At the Next Horizon conference earlier this month in San Francisco, Advanced Micro Devices (AMD) presented its new x86 processor architecture Zen 2, which will replace Zen+. The processors that will first benefit from this new architecture are expected to appear next year in the new generation of AMD CPUs for servers and workstations codenamed Rom processors that will replace the Zen-based EPYC CPUs.

Zen 2 landed with direct 7nm etching

The company took the opportunity to explain some details about the architecture. AMD has decided to ignore the 10 nm. Zen 2 will take advantage of TSMC’s 7 nm etching technology and allow AMD to make a huge leap from 12 nm to 7 nm directly. The 7 nm process developed by the Taiwanese smelter promises to halve consumption, double density and deliver 1.25 times the performance for the same power on the new chips that will operate it.

Amazing throughput without competition

AMD has made significant changes to Zen 2 to enable it to offer double the throughput of its first generation Zen architecture: a completely redesigned execution pipeline, large floating-point advances with 256-bit floating-point doubling and twice the bandwidth. One of the most important improvements for Zen 2 is the increase in core density by a factor of 2X, which allows the integration of up to 64 cores / 128 threads per chip and thus twice as much core complex (CCX) and die on the same package.

AMD’s new “Chiplet” design

AMD has made a number of improvements to Zen 2. In order to provide the extended delivery units with improved throughput and performance, it was necessary to adapt the front system. For this reason, the branch prediction unit was revised. These include pre-fetch improvements and several undisclosed optimizations of the instruction cache. The microoperation cache (µOP, the detailed low-level instructions used in some designs to implement complex machine instructions) has also been modified, including the µOP cache tags and the µOP cache itself, which has been enhanced to improve command flow throughput. The cache memory size at Zen was 2,048 entries. The exact details of the Zen 2 changes are not yet known.

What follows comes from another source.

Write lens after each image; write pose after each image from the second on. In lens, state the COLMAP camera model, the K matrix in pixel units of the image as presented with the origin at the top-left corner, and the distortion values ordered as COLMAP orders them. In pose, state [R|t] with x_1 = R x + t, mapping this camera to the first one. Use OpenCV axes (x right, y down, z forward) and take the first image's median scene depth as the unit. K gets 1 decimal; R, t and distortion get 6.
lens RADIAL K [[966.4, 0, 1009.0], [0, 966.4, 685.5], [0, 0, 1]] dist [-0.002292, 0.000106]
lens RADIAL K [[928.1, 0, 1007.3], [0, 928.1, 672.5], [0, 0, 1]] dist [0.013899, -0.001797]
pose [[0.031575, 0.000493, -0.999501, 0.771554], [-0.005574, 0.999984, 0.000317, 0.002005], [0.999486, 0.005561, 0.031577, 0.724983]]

Most backend changes concern floating-point units. The most important change is the extension of the data path, which has been doubled in width for floating-point execution units. This includes load/save operations and FPUs. In Zen, AVX2 is fully supported by the use of two 128-bit micro-operations per instruction. The load and save data paths also have a width of 128 bits. During each cycle, the FPU can receive 2 loads from the load/storage unit, each up to 128 bits. In Zen 2, the data path is now 256 bits. In addition, the execution units now have a width of 256 bits, so that 256-bit AVX operations no longer need to be divided into two 128-bit micro-operations per command. With 2 256-bit FMAs, Zen 2 is able to achieve 16 FLOP/cycle, which corresponds to the core of the Intel Skylake client.

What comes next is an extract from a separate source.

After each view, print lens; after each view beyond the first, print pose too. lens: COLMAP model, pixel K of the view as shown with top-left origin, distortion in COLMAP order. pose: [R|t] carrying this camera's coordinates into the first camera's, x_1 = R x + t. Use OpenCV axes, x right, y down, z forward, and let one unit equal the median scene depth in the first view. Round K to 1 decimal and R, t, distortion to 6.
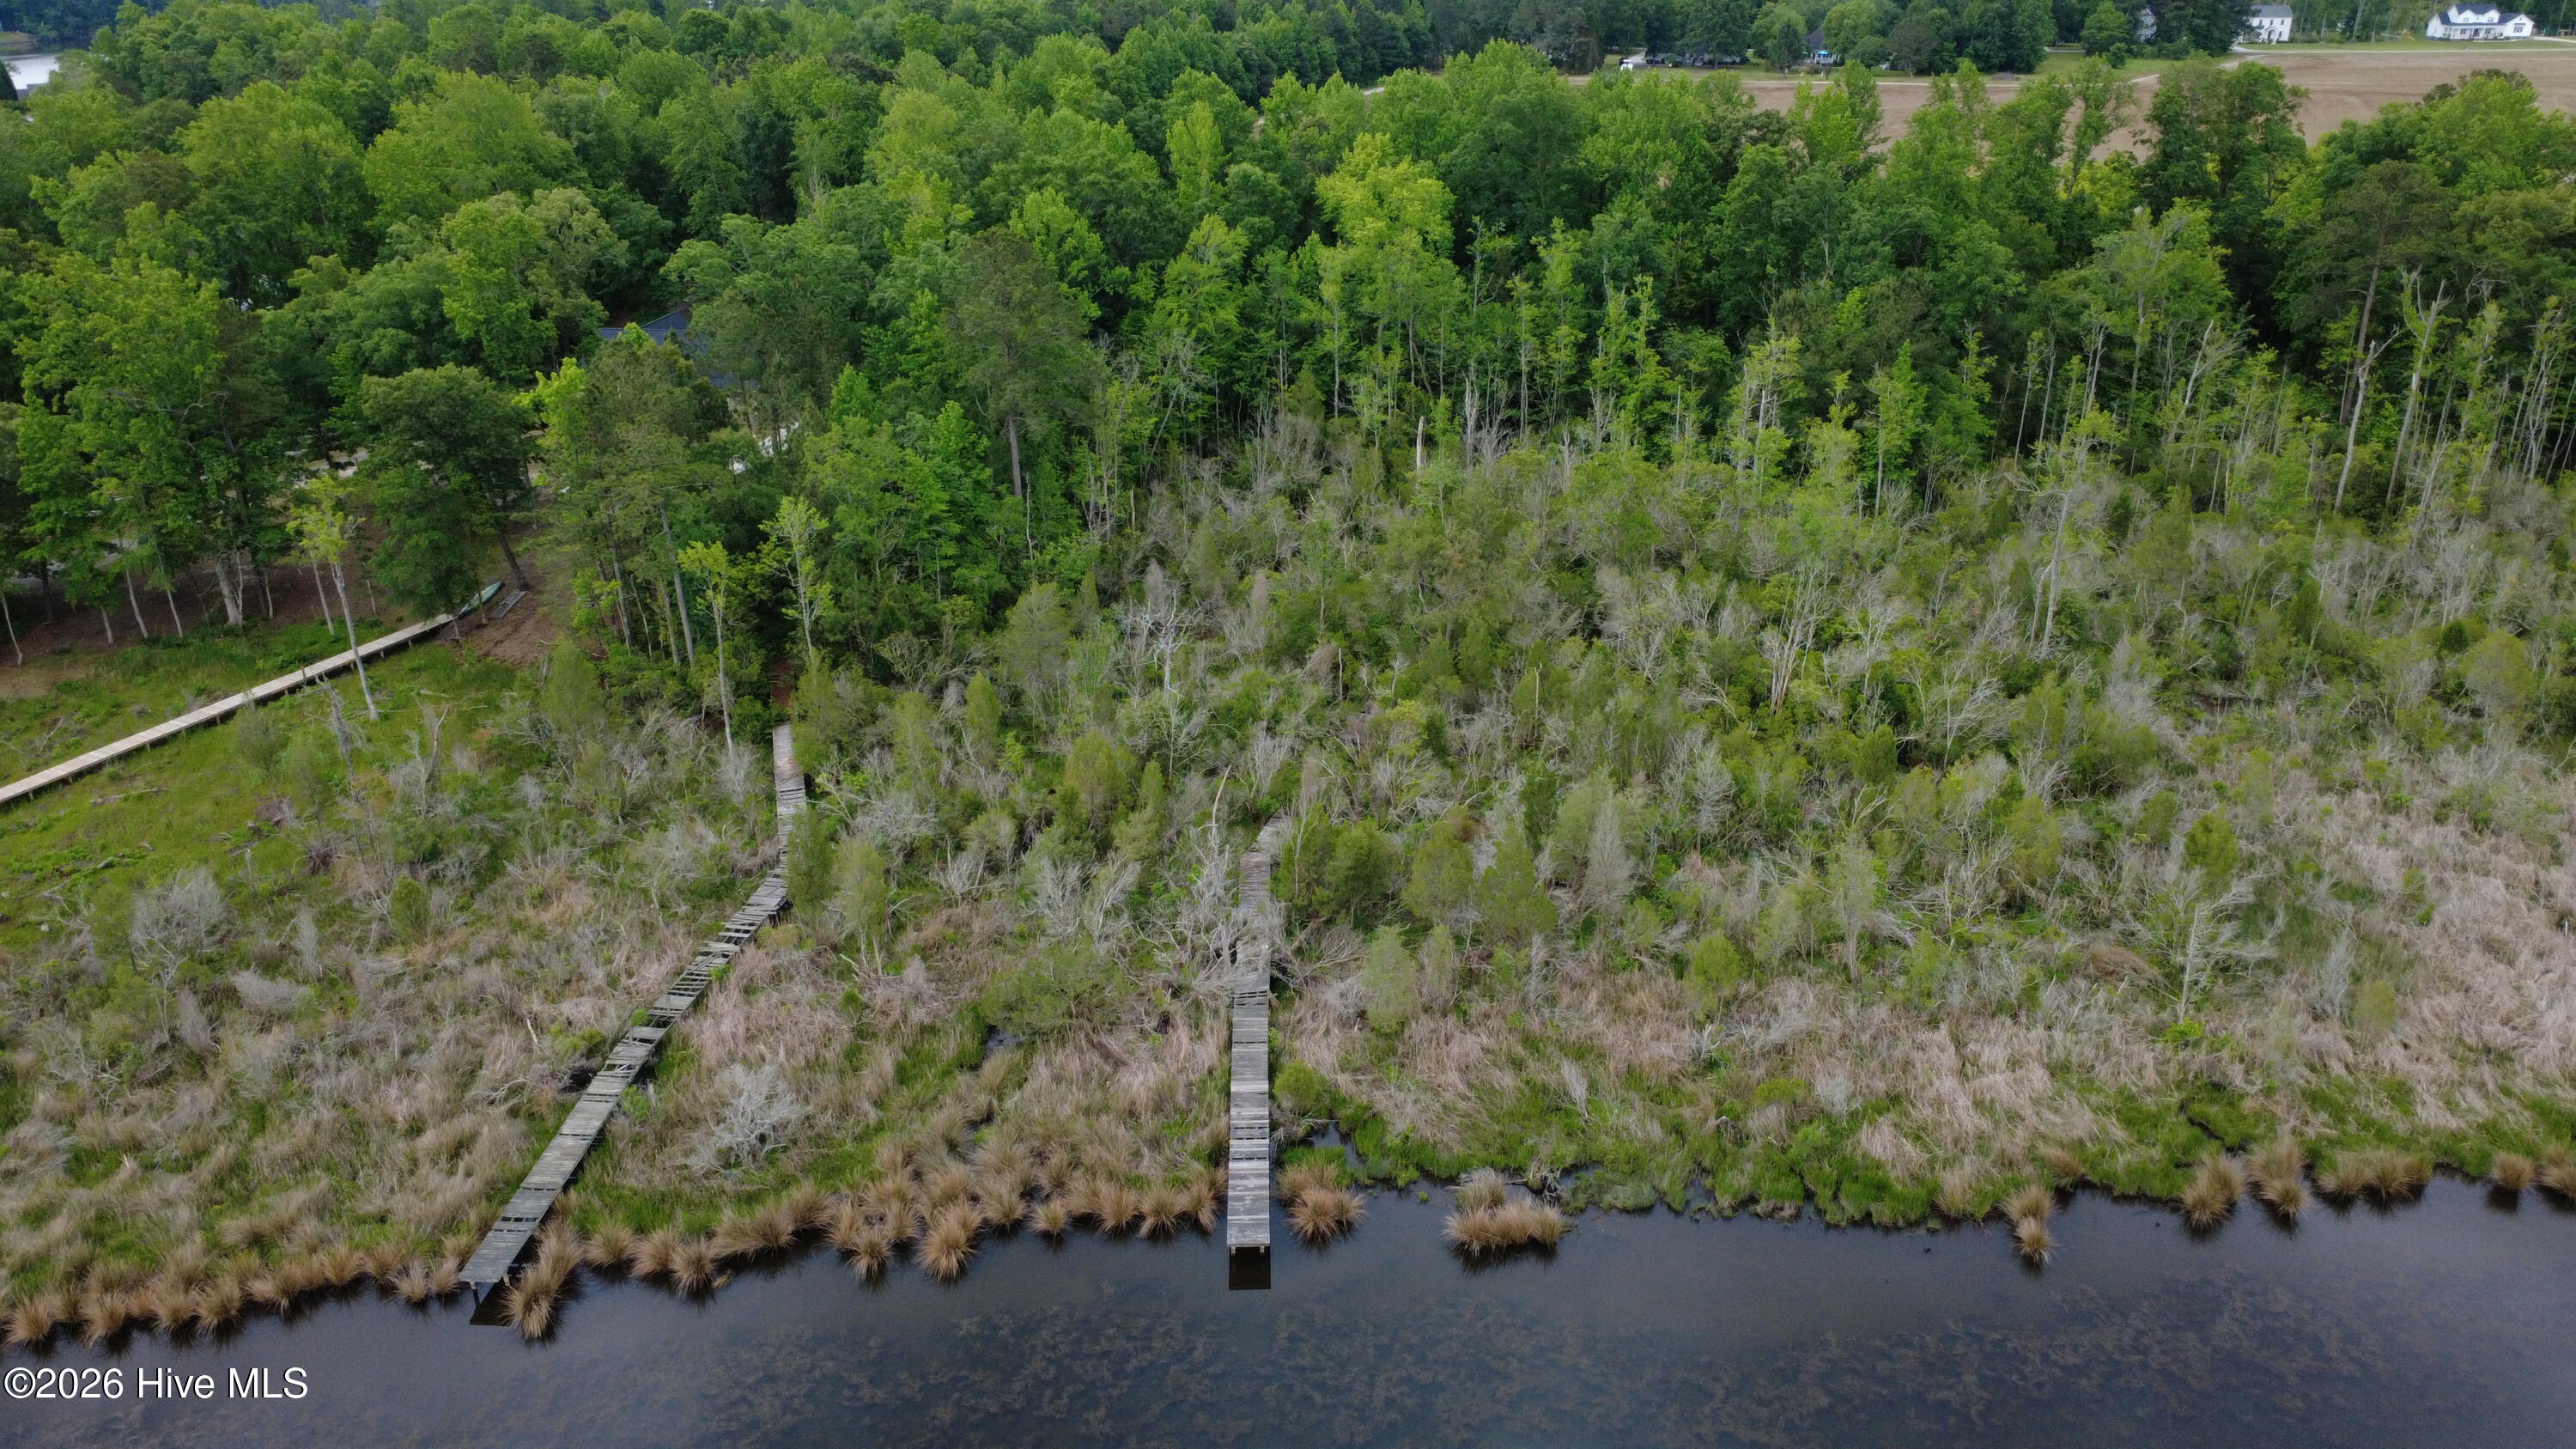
lens RADIAL K [[1826.7, 0, 1288.0], [0, 1826.7, 724.5], [0, 0, 1]] dist [-0.005483, 0.003035]
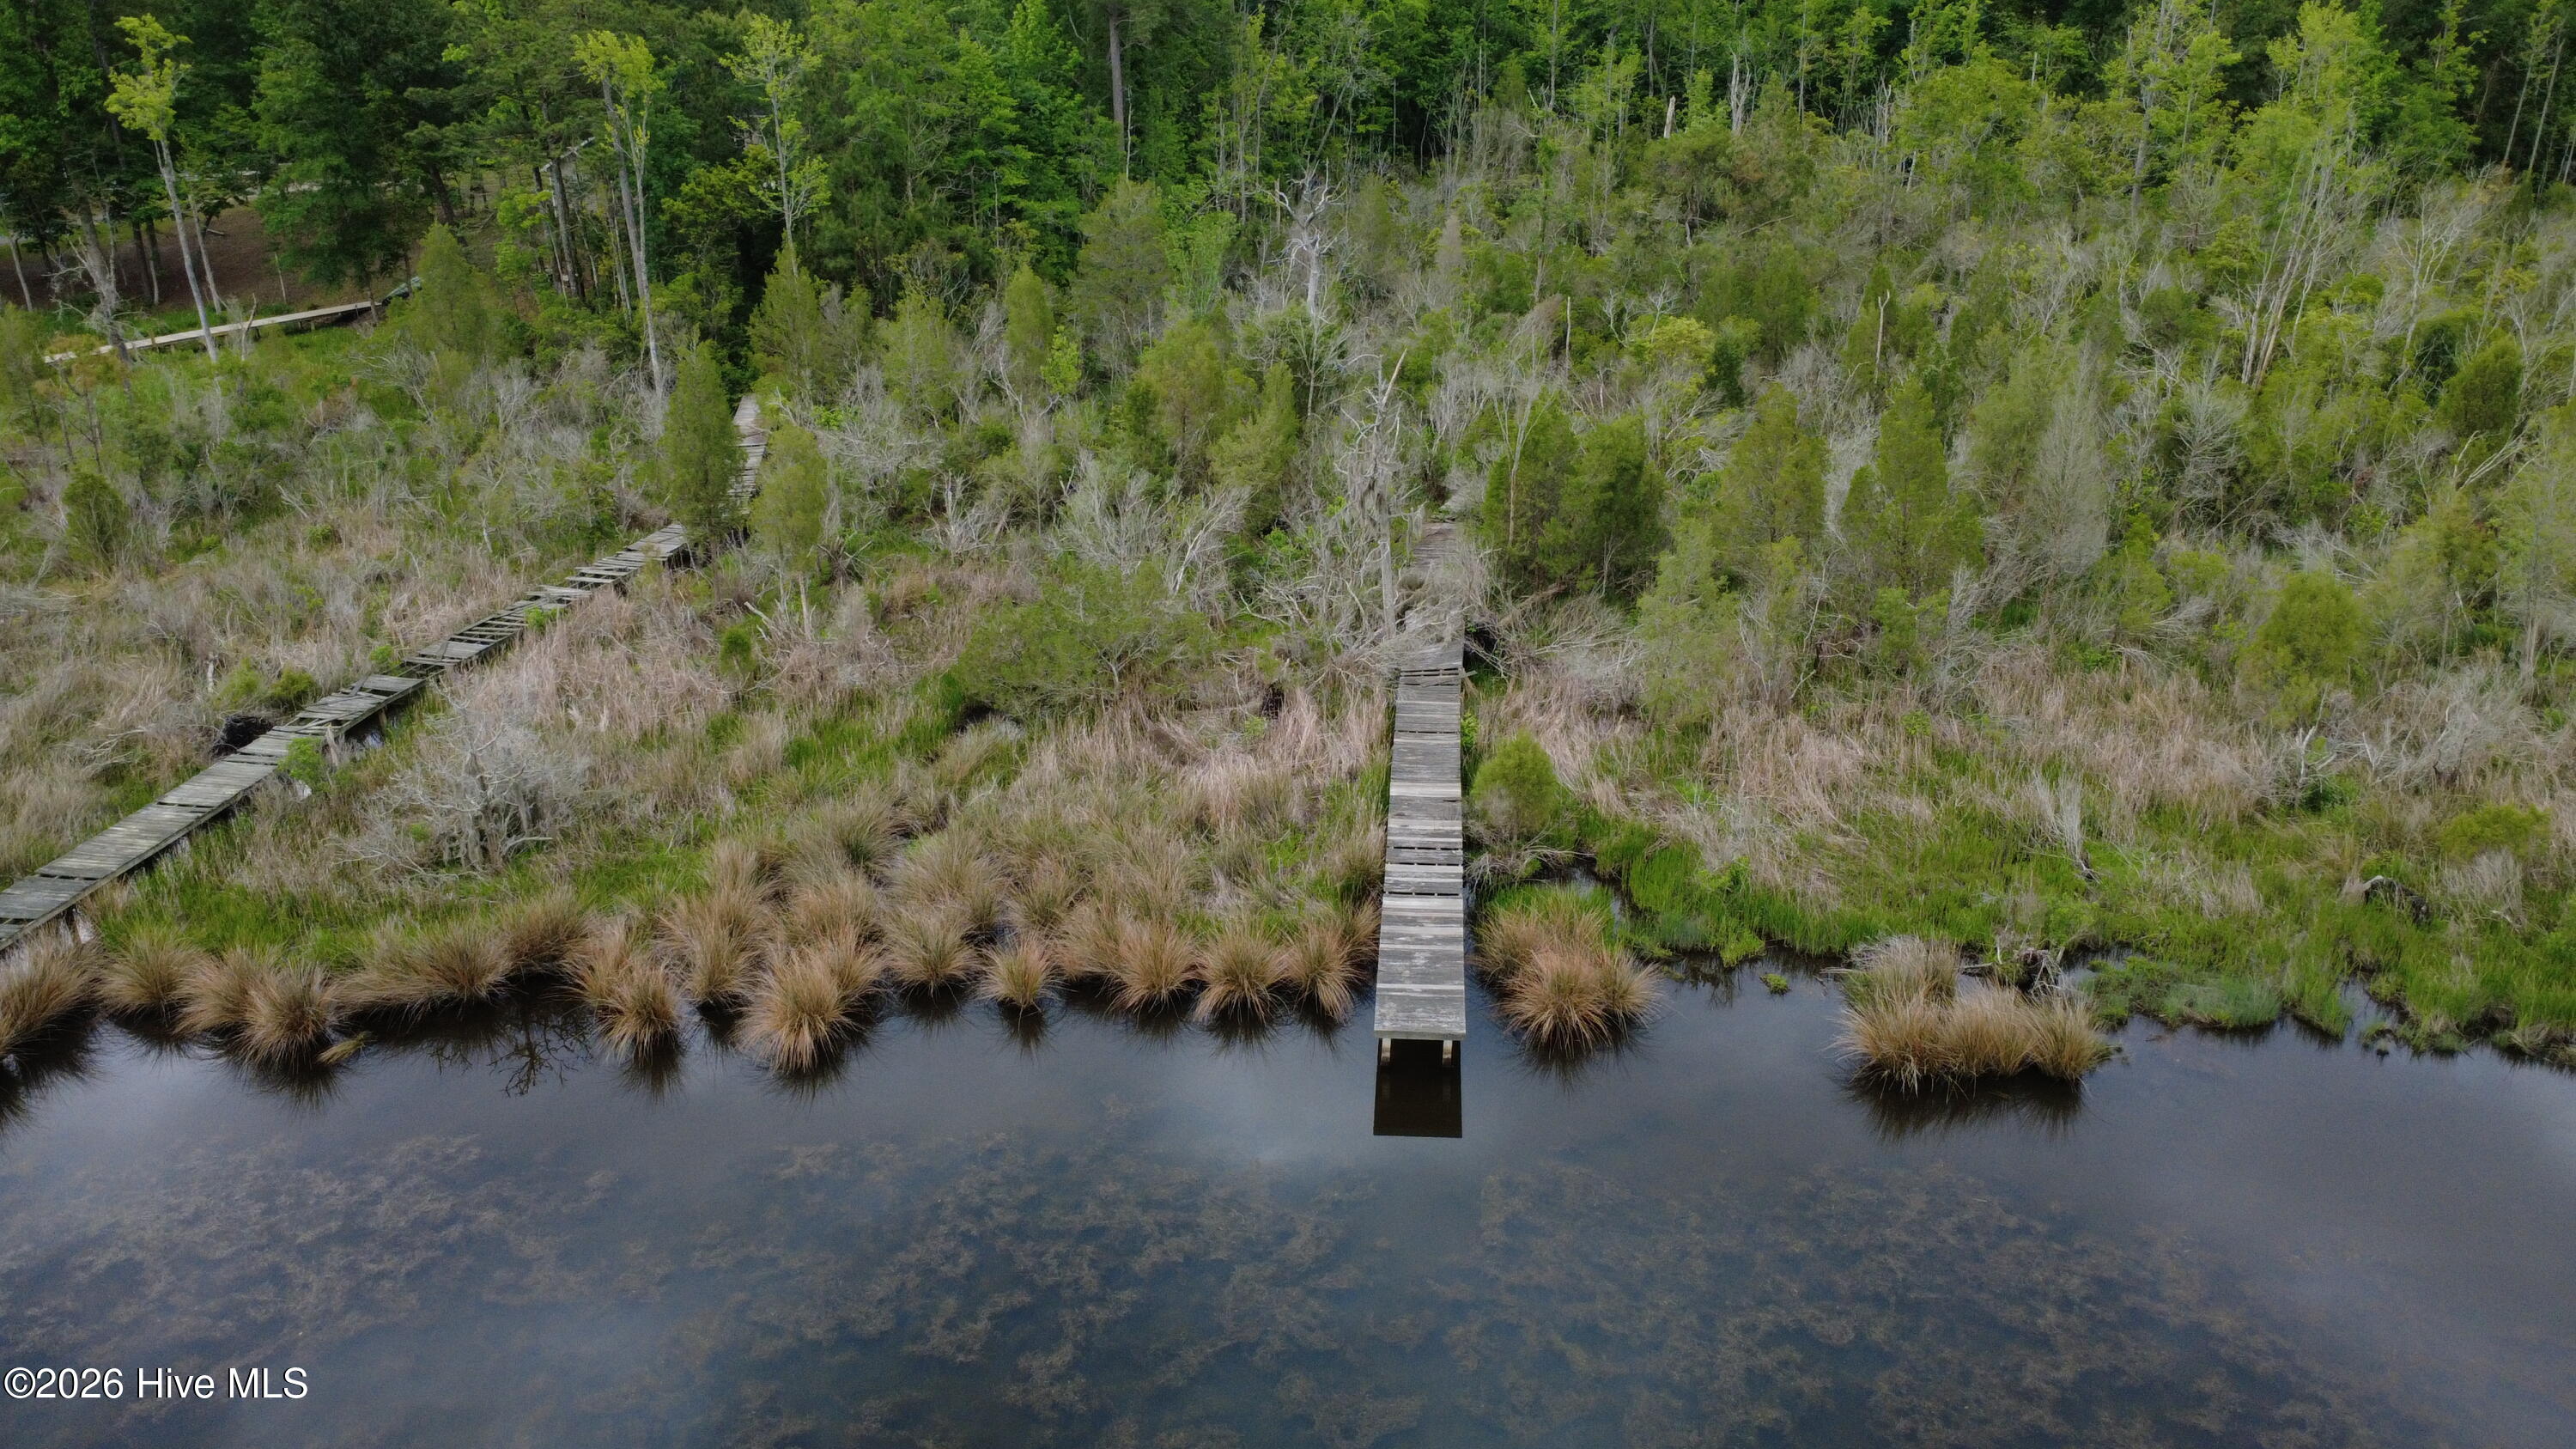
lens RADIAL K [[1826.7, 0, 1288.0], [0, 1826.7, 724.5], [0, 0, 1]] dist [-0.005483, 0.003035]
pose [[0.995590, 0.039170, -0.085237, -0.017164], [-0.040825, 0.999009, -0.017754, 0.200174], [0.084457, 0.021156, 0.996202, 0.492624]]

First technical specifications published by AMD

AMD’s second-generation EPYC is codenamed Rome, the successor to Naples. Both are suitable for sockets and platforms. Please note that Milan, the successor of Rome, is also compatible with sockets. Rome still uses a multi-chip approach to increase the number of cores, but the design of the system itself has changed dramatically compared to the previous generation. With Naples, AMD has expanded the design to 8 cores, the Zeppelin, to 32 cores by combining four of these SoCs through their exclusive Infinity Fabric connection. This process provided eight memory channels and 128 PCI (Peripheral Component Interconnect) channels distributed across all matrices.

An AMD Zen-based Epyc chip uses four matrices

With Rome, AMD goes even further. Building on what had begun with Threadripper 2, AMD provided Rom calculation matrices and an I/O matrix, but this time AMD removed the key execution blocks and moved them to new calculation matrices, taking advantage of the 7nm TSMC process and taking advantage of lower performance and density. The calculation matrices are then connected to a central I/O matrix that manages the I/O and memory. The chip is manufactured on a mature 14 nm process from GlobalFoundries.